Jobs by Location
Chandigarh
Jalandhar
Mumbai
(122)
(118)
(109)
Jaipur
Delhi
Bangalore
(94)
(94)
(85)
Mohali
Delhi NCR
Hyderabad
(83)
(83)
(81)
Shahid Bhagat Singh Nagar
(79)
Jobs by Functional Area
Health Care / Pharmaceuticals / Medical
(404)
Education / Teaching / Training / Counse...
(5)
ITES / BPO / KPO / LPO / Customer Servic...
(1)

-=-=-=-=-

Looking at the data above, report how many of its lines include the word "Jobs". The number alone is the answer.

SOLUTION FOR THIS PROBLEM:
2